Of course, I didn’t allow stereotypes to limit my options either. There were, after all, plenty of pilgrim-shoed nuns with theoretically untapped hymens roaming around the halls of Corpus Christi, and perhaps my still-miniature love spigot would register as an insistent blip on one of their vaginal sonars. Then again maybe not: the particular beasts known as men accept sexual favors, as an axiom, with few preliminaries; women, on the other hand, prefer some kind of emotional connection. I shudder to think of what genre of connection was conceivable between me and Sister Geraldine, a visigothic elderly nun of abundant size and wrath.

These sisters, all over fifty years old, lived in a modest (although all-brick-exterior) convent across the street from the school with a mutt named Patches.
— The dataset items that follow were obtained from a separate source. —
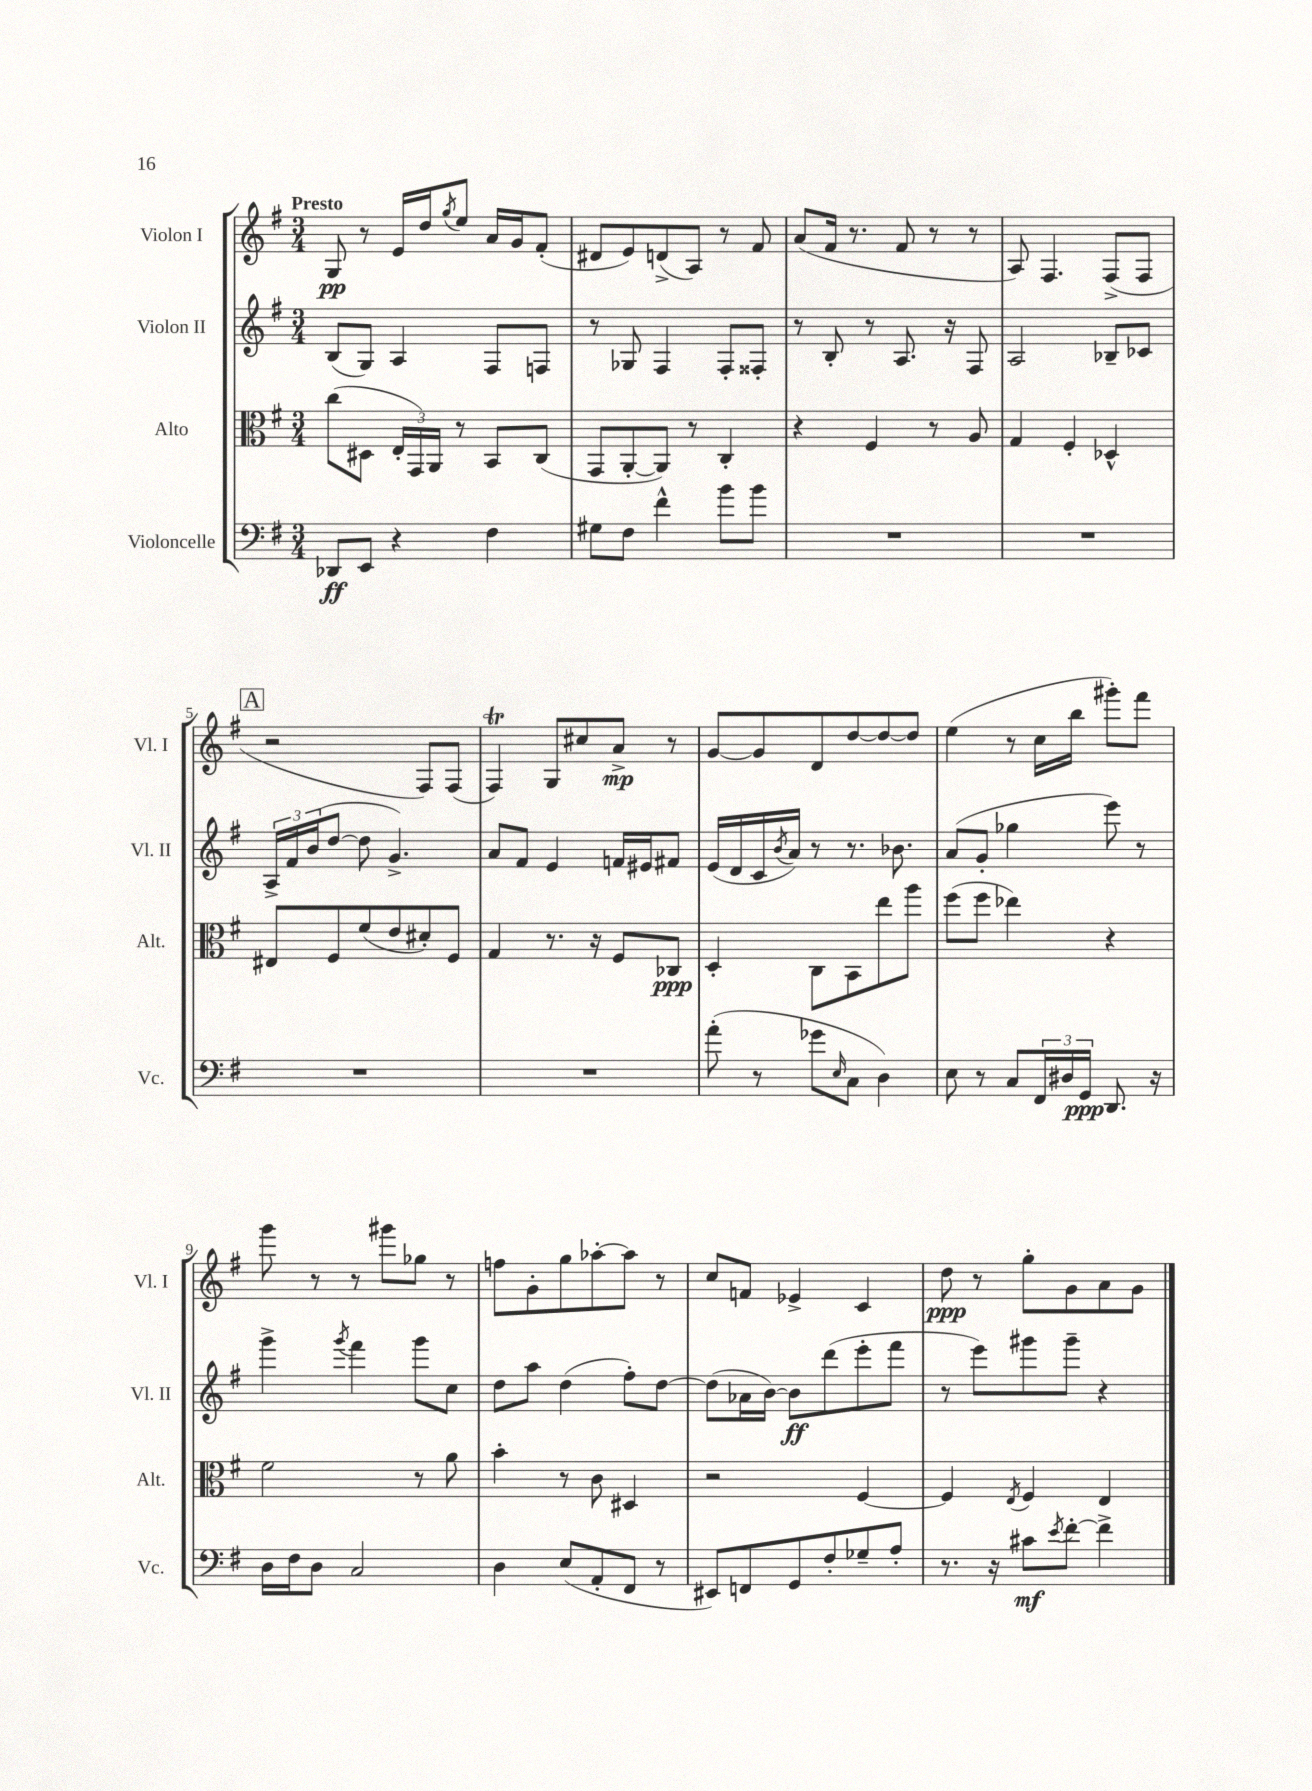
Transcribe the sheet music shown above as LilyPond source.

<<
\new StaffGroup <<
\new Staff = "s0" \with { instrumentName = "Violon I" shortInstrumentName = "Vl. I" } {
    \clef treble \key g \major \numericTimeSignature \time 3/4 \tempo "Presto"
    g8\pp r8 e'16 d''16 \acciaccatura { g''8 } e''8 a'16 g'16 fis'8-.( |
    dis'8 e'8) d'8->( a8) r8 fis'8 |
    a'8( fis'16 r8. fis'8 r8 r8 |
    a8) fis4. fis8->( fis8 |
    \mark \markup { \box "A" } r2 fis8) fis8( |
    fis4\trill) g8 cis''8 a'8->\mp r8 |
    g'8~ g'8 d'8 d''8~ d''8~ d''8 |
    e''4( r8 c''16 b''16 gis'''8-.) fis'''8 |
    g'''8 r8 r8 gis'''8 ges''8 r8 |
    f''8 g'8-. g''8 aes''8~-. aes''8 r8 |
    c''8 f'8 ees'4-> c'4 |
    d''8\ppp r8 g''8-. g'8 a'8 g'8 \bar "|." |
}
\new Staff = "s1" \with { instrumentName = "Violon II" shortInstrumentName = "Vl. II" } {
    \clef treble \key g \major \numericTimeSignature \time 3/4
    b8( g8) a4 fis8 f8 |
    r8 ges8 fis4 fis8-. fisis8-. |
    r8 b8-. r8 a8. r16 fis8 |
    a2 bes8-- ces'8 |
    \mark \markup { \box "A" } \tuplet 3/2 { a16-> fis'16 b'16( } d''8~ d''8 g'4.->) |
    a'8 fis'8 e'4 f'16 eis'16 fis'8 |
    e'16( d'16 c'16 \acciaccatura { b'8 } a'16) r8 r8. bes'8. |
    a'8( g'8-. ges''4 e'''8) r8 |
    g'''4-> \acciaccatura { g'''8 } fis'''4 g'''8 c''8 |
    d''8 a''8 d''4( fis''8-.) d''8~ |
    d''8( aes'16 b'16~) b'8\ff d'''8( e'''8-. fis'''8 |
    r8 e'''8) gis'''8 gis'''8-- r4 \bar "|." |
}
\new Staff = "s2" \with { instrumentName = "Alto" shortInstrumentName = "Alt." } {
    \clef alto \key g \major \numericTimeSignature \time 3/4
    c''8( dis8 \tuplet 3/2 { e16-. g,16) a,16 } r8 b,8 c8( |
    g,8 a,8~-. a,8) r8 c4-. |
    r4 fis4 r8 a8 |
    g4 fis4-. des4-^ |
    \mark \markup { \box "A" } eis8 fis8 fis'8( e'8 dis'8-.) fis8 |
    g4 r8. r16 fis8 ces8\ppp |
    d4-. c8 b,8 e''8 a''8 |
    fis''8( fis''8 ees''4) r4 |
    fis'2 r8 a'8 |
    b'4-. r8 c'8 dis4 |
    r2 fis4~ |
    fis4 \acciaccatura { e8 } fis4 e4 \bar "|." |
}
\new Staff = "s3" \with { instrumentName = "Violoncelle" shortInstrumentName = "Vc." } {
    \clef bass \key g \major \numericTimeSignature \time 3/4
    des,8\ff e,8 r4 fis4 |
    gis8 fis8 fis'4-^ b'8 b'8 |
    R2. |
    R2. |
    \mark \markup { \box "A" } R2. |
    R2. |
    a'8-.( r8 ges'8 \grace { e16 } c8 d4) |
    e8 r8 c8 \tuplet 3/2 { fis,16 dis16 g,16\ppp } d,8. r16 |
    d16 fis16 d8 c2 |
    d4 e8( a,8-. fis,8 r8 |
    eis,8) f,8 g,8 fis8-. ges8-- a8-. |
    r8. r16 cis'8\mf \acciaccatura { e'8 } fis'8~-. fis'4-> \bar "|." |
}
>>
>>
Had the nuns of our school resembled the large-breasted, coquettish orders depicted in Italian nunsploitation films, the boys of Corpus Christi, nearing pubescence, might have been more imaginative in their conjectures of what went on in that convent. Perhaps Patches and a jar of creamy peanut butter might’ve figured prominently. As it was, we imagined only a great deal of gardening, squabbling over chores, compulsory prayer, and watching the local religious channel. Not exactly fodder for late-night Cinemax.

Years later now, I am considering suing the Catholic Church--that is, if all its assets have not yet been liquidated to pay off children who were deemed sexy and desirable enough to molest. My self-esteem has eroded to such an extent that I doubt that even the most salacious, indiscriminate priest would’ve touched me then if I’d been naked, goose-fleshed, and presented on a sterling silver serving platter along with a fifth of Dark Eyes vodka and a clove cigarette. In short, I fear that I will never properly recover from not being molested. Of course, a cash settlement in the amount of 1.3 million dollars (and a book deal) might go some way toward inhibiting my serotonin reuptake temporarily, but I imagine that I will never cease to be haunted by the specters of the myriad ecclesiastics who have failed to want to toss my salad when it seemed (to me) eminently tossable.